Collins looking for 'the zone' to deny Barty Australian Open title

Collins looking for 'the zone' to deny Barty Australian Open title

Danielle Collins plans to get 'in the zone' against Ashleigh Barty
Danielle Collins plans to get 'in the zone' against Ashleigh Barty

MELBOURNE: Danielle Collins faces a daunting task in the Australian Open final on Saturday against a world number one who is aiming to become the first homegrown women's champion in 44 years, backed by a fiercely partisan crowd.

But the resurgent American is reday to tackle top seed and clear favourite Ashleigh Barty.

A raging Collins was in "the zone" to take apart Polish seventh seed Iga Swiatek and make her first Grand Slam final. She knows if she can find the sweet spot again on Saturday she has a chance.

"I think for me when I have a really clear idea of my tactics and what I want to do, it's easier for me to get there," said the 27th seed, who is pain-free after surgery last year for endometriosis.

"But then, you know, just like any other athlete and I think all of us on tour, you know, we have days where we try to get in the zone and we can't.

"But I think it really helps when you can have a real clear road map to what you want to do on court and how you want to execute your game plan."

The big-hitting Collins will need to bring more than just raw power to counter the tactical Barty who has been rampant so far, winning 20 of 21 sets this year.

As Jessica Pegula put it after losing to the Australian in the quarter-finals: "I think she's definitely living in everyone's head a little bit.

"I don't think anyone is going to feel great going out to play her because they know they have to play really well."
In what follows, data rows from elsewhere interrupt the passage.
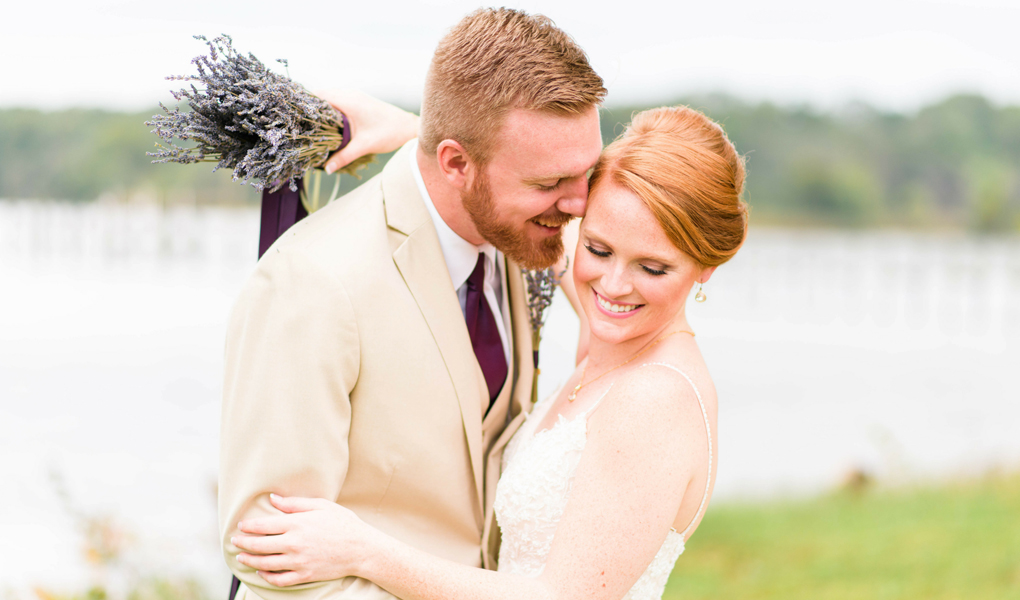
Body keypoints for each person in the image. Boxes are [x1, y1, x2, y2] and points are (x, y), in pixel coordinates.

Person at [231, 103, 749, 600]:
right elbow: (511, 200)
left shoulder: (654, 399)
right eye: (598, 249)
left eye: (652, 269)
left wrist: (362, 550)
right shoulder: (615, 342)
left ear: (706, 268)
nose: (613, 285)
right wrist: (425, 137)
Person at [219, 8, 606, 600]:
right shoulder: (312, 284)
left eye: (589, 173)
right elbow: (276, 568)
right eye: (550, 183)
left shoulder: (520, 235)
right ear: (455, 163)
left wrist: (408, 129)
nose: (580, 206)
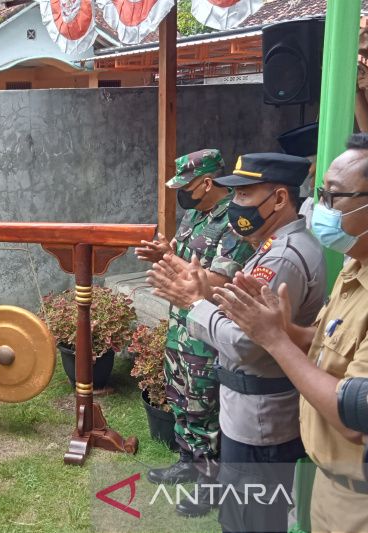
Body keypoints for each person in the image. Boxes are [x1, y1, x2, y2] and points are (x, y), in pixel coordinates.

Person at [148, 152, 326, 533]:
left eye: (245, 195)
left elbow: (250, 343)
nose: (237, 205)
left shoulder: (283, 257)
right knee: (244, 512)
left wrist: (194, 304)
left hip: (261, 414)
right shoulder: (271, 246)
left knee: (252, 518)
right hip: (249, 409)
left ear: (279, 199)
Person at [213, 135, 368, 533]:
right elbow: (326, 341)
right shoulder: (355, 269)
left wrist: (274, 338)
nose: (320, 208)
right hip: (331, 486)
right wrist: (290, 331)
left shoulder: (287, 253)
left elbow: (356, 413)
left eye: (334, 197)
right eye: (320, 193)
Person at [135, 149, 253, 517]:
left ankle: (210, 484)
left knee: (204, 405)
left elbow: (216, 280)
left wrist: (172, 263)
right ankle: (187, 461)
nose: (180, 194)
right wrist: (164, 253)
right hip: (180, 328)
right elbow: (185, 256)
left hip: (207, 331)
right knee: (181, 398)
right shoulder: (193, 214)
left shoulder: (234, 221)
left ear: (206, 183)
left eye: (185, 186)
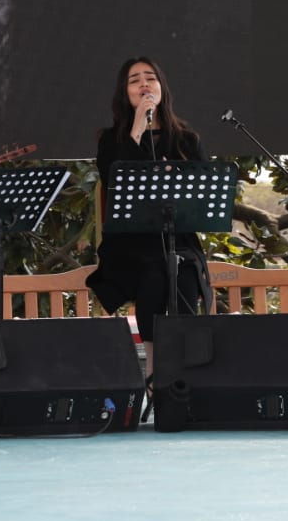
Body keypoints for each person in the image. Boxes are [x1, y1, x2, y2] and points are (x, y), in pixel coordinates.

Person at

But Collins has proven at Melbourne Park that she belongs on the big stage, and has pushed Barty hard in their previous four matches, winning their previous encounter in Adelaide last year in straight sets.

"I'm going to have to kind of look back at some of the matches that we have played in the past and sit down and think about what worked well and maybe some of the things that didn't work as well and just try to come up with the best game plan possible," she said.

Working against Barty could be the weight of expectation.

She is the first Australian woman into the decider of her home Grand Slam since Wendy Turnbull in 1980 and is aiming to become the first winner since Chris O'Neil in 1978.

But the two-time Grand Slam champion -- at the 2019 French Open and Wimbledon in 2021-- appears relaxed and ready to accept the extra pressure.

Asked how she would prepare for one of the biggest matches of her career, she replied: "Same old. I'm a creature of habit. Not a lot will change for us. The preparation stays the same, process is the same.

"I'm able to switch off when I'm not here on site and that makes the time when we are on site more enjoyable, more special, and then we switch on and get ready to go."

Barty has repeatedly pointed during the tournament to her ability to "problem-solve" while on court, a trait she has worked on with coach Craig Tyzzer.

That will again come into play against Collins, who is not just one of the game's hardest hitters, but also one of its most passionate, in stark contrast to an unflustered Barty.

"I think the way she's able to control the baseline and really take the game on she's one of the most fierce competitors out here. She loves to get in your face and loves to really take it on," said Barty.

"It's going to be a challenge for me to try and neutralise as best that I can. I think the challenge is going to be trying to get her off-balance."